Institut für Erdmessung Lehre Studentische Projekte
Multi-sensor Climatology onboard GRACE

Multi-sensor Climatology onboard GRACE

Leitung:  Prof. Dr.-Ing. Jakob Flury, Dr.-Ing. Akbar Shabanloui
Jahr:  2018
Laufzeit:  WiSe 2018/2019
Ist abgeschlossen:  ja
Fig.1: Diagram showing all necessary steps to estimate gravitational and non-gravitational forces acting on satellite mission GRACE

The thermosphere lies between the exosphere and the mesosphere. The temperature in this layer can reach up to 4,500 degrees Fahrenheit. The thickness of this layer is about 513 km [NASA, 2018]. The thermosphere is the top level of the Earth atmosphere, located from 100 to 1000 km altitude. At 100 km already, the air density is twelve orders of magnitude lower than at the Earth’s surface. However, the remaining air is enough to exert a significant force on satellites orbiting the Earth at low heights. This perturbation is mainly due to high orbital velocity of 7.5 km/s, and the proportional relation between the air drag and the square of the speed. Since the space-borne accelerometer could measure the total non-conservative accelerations acting on the satellites directly, the air drag component could be isolated with the help of solar and earth albedo radiation pressure models, then the atmospheric density can be estimated, which provides necessary data for making evaluation and improvement of the existing atmospheric models.


The GRACE spacecraft trajectories contain the influence of the total exterior geopotential, and other forces, on each satellite.

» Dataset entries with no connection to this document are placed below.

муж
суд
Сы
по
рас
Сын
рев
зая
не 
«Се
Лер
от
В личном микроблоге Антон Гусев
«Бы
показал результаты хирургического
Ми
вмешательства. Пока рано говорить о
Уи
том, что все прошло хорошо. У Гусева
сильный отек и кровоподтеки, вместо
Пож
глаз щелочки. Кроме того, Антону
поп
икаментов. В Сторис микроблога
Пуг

The strongest gravitational force acting on the satellite is the generated by the Earth gravity field; however, there are also other perturbing forces that should be considered even though their perturbations are relative small compared to the acceleration due to the spherical-symmetric component of the Earth’s gravity field. The gravitational and non-gravitational forces are mainly conformed by the forces described in Fig 1.


The non-gravitational accelerations are computed by subtracting the modelled gravitational accelerations from the total acceleration derived after polynomial fitting to the GNV1B positions. The next step consists of subtracting solar radiation pressure, albedo effect and thermal infrared from the non-gravitational accelerations, in order to arrive at the atmospheric acceleration. Finally, the thermosphere density is estimated by using observed and modelled all forces acting on GRACE satellite.